Le paradoxe c'est que durant les années soixante-dix et quatre -vingt la plupart des pays en voie de développement disposaient du programme « santé pour tous en l'an 2000 ». Plusieurs programmes ont vu le jour allant des programmes de vaccination, de lutte contre les épidémies et les pandémies, la construction des hôpitaux et centres de soins l'amélioration de la santé de la mère et de l'enfant. Mais depuis les troubles sociopolitiques des années quatre-vingt dix, occasionnant dans la majorité des cas la perte de priorités et de santé publique, la fin de certains programmes de coopération et l'absence de motivation, la santé des populations ne cesse de se dégrader. Une redynamisation des politiques de santé publique est nécessaire en insistant sur quelques aspects précis :
1. Clarifier le statut des rapports professionnels entre médecins pour éviter les confusions du genre c'est un généraliste qui dit au chirurgien ce qu'il doit faire ou c'est un pédiatre qui dit au cardiologue ce qui est raisonnable. Il également important de préciser le rôle et les attributions de l'assistant médical, de l'infirmier, de la sage-femme et de l'aide-soignant.
2. Des médecins généralistes ne doivent en aucun cas corriger des épreuves de spécialité médicale et chirurgicale et juger des aptitudes présumés d'un spécialiste car dans ces conditions, le spécialiste est en général refusé parce -que ceux qui sont chargé de l'examiner n'ont pas le niveau requis et cela leur donne l'occasion de faire passer leurs intérêts partisans au détriment de celui de leurs populations.
3. Favoriser la création de sociétés savantes regroupant les médecins par spécialité et clarifier le rôle de l'ordre des médecins et des syndicats de médecins.
4. Promouvoir l'édition des recommandations de bonne pratique par spécialité et insister sur la nécessité d'une collaboration entre les vieux médecins disposant d'une expérience clinique considérable et leurs collègues plus jeunes maîtrisant les nouvelles méthodes de diagnostic et de traitement.
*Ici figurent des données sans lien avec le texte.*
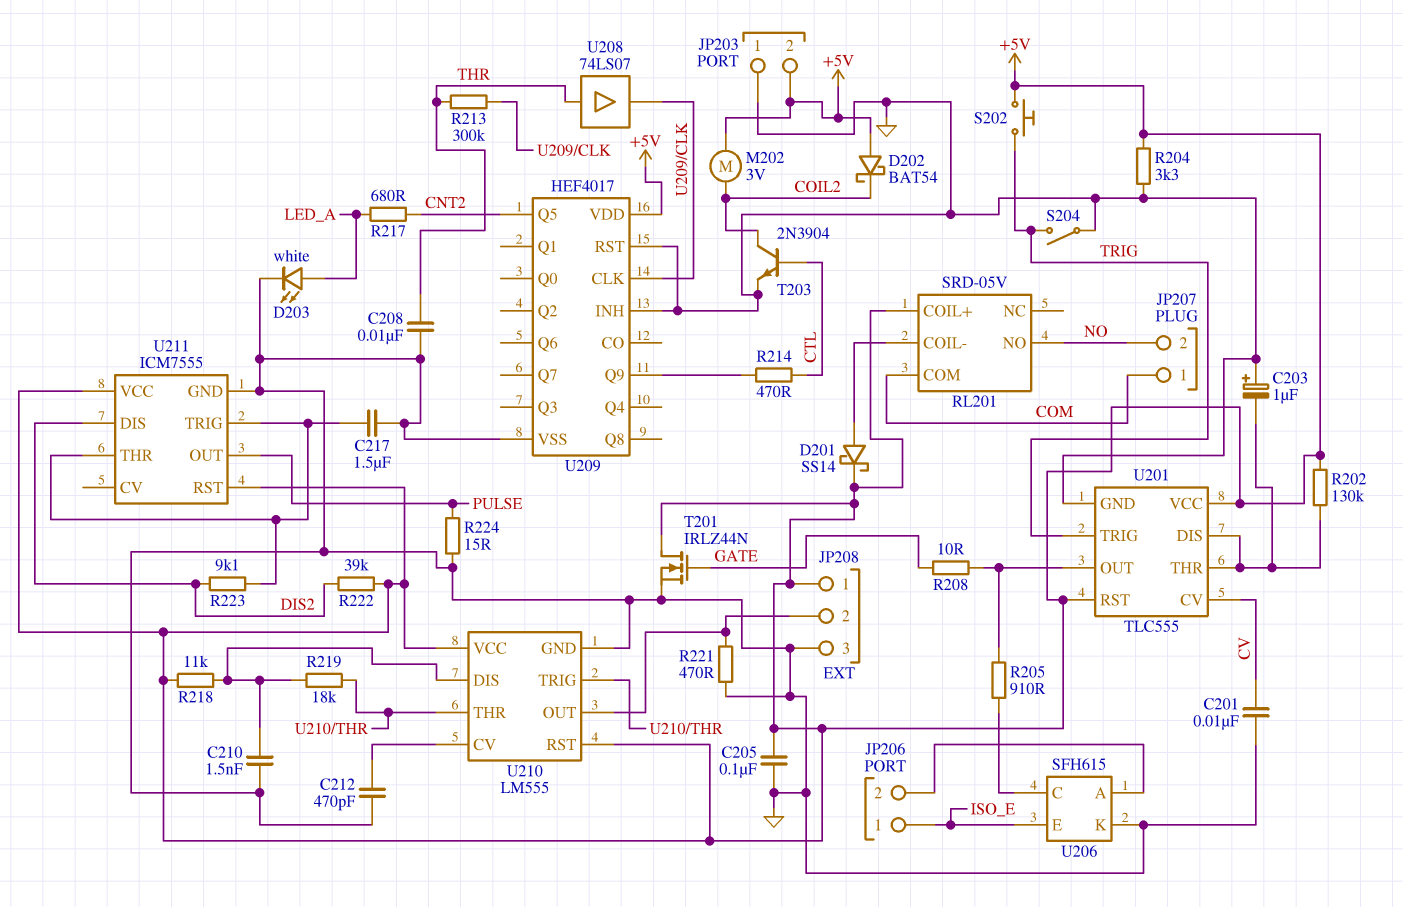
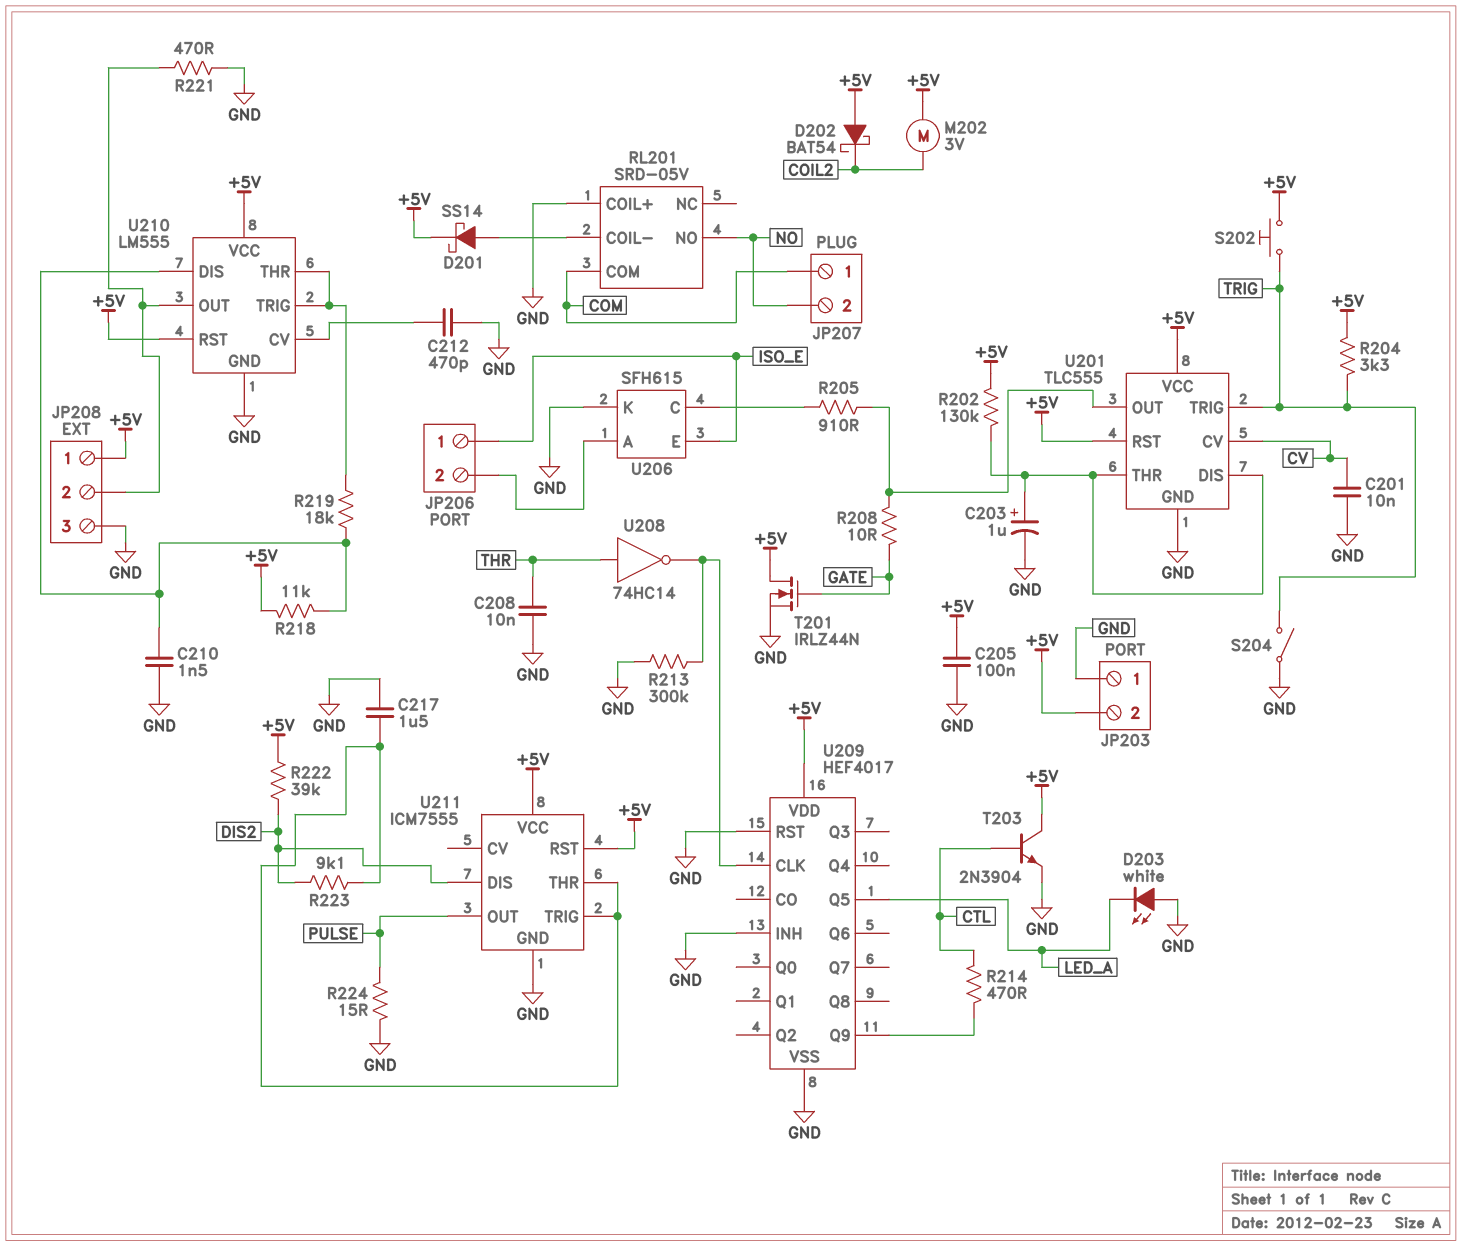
C203: 1uF (plus GND, minus U201/DIS) -> 1uF (plus U201/DIS, minus GND)
D203: LED white (A LED_A, K GND) -> LED white (A GND, K LED_A)
R204: 3.3k (+5V, GND) -> 3.3k (+5V, TRIG)
R213: 300k (THR, U209/CLK) -> 300k (GND, U209/CLK)
R217: 680 (CNT2, LED_A) -> none
RL201 pin COIL+: +5V -> GND
T203: NPN 2N3904 (B CTL, C COIL2, E GND) -> NPN 2N3904 (B CTL, C +5V, E GND)
U208: buffer 74LS07 (in THR, out U209/CLK) -> NOT 74HC14 (in THR, out U209/CLK)
U209 pin Q5: CNT2 -> LED_A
Car il ne serait y avoir de concurrence quand des vies humaines sont en danger.
4. Instituer un plan Pharmacie avec une politique du médicament et de l'industrie pharmaceutique. Mettre en place des campagnes de sensibilisation sur les faux médicaments
5.Revoir les besoins de formation des professionnels de la santé en complétant le nombre de professeurs au besoin par nomination des professionnels les plus à même d'effectuer les missions d'enseignement car les seuls pays qui ont réussit à titrer leur épingle du jeu sont ceux où les pouvoirs publics ont décidé dans l'intérêt supérieur de leurs populations de nommer des professeurs nationaux compétents alors que certains d'entre eux avaient été refusés au concours du CAMES ; les objectifs de santé publique et les défis à relever étant différents d'un pays à l'autre. Comme le disait un grand homme d'Etat africain, nul ne viendra construire le pays à la place des autochtones.
6. La nécessité de mettre à contribution les praticiens de la médecine traditionnelle en complétant au bésoin leur formation en anatomie et en physiologie.
7. L'éducation sanitaires des populations grâce des séminaires et la formation d'animateurs maîtrisant les langues locales.
Une amélioration durable de la santé des populations est envisageable si nous parvenions à relever les défis structurels et si nous évitons des comportements contraires à cet objectif.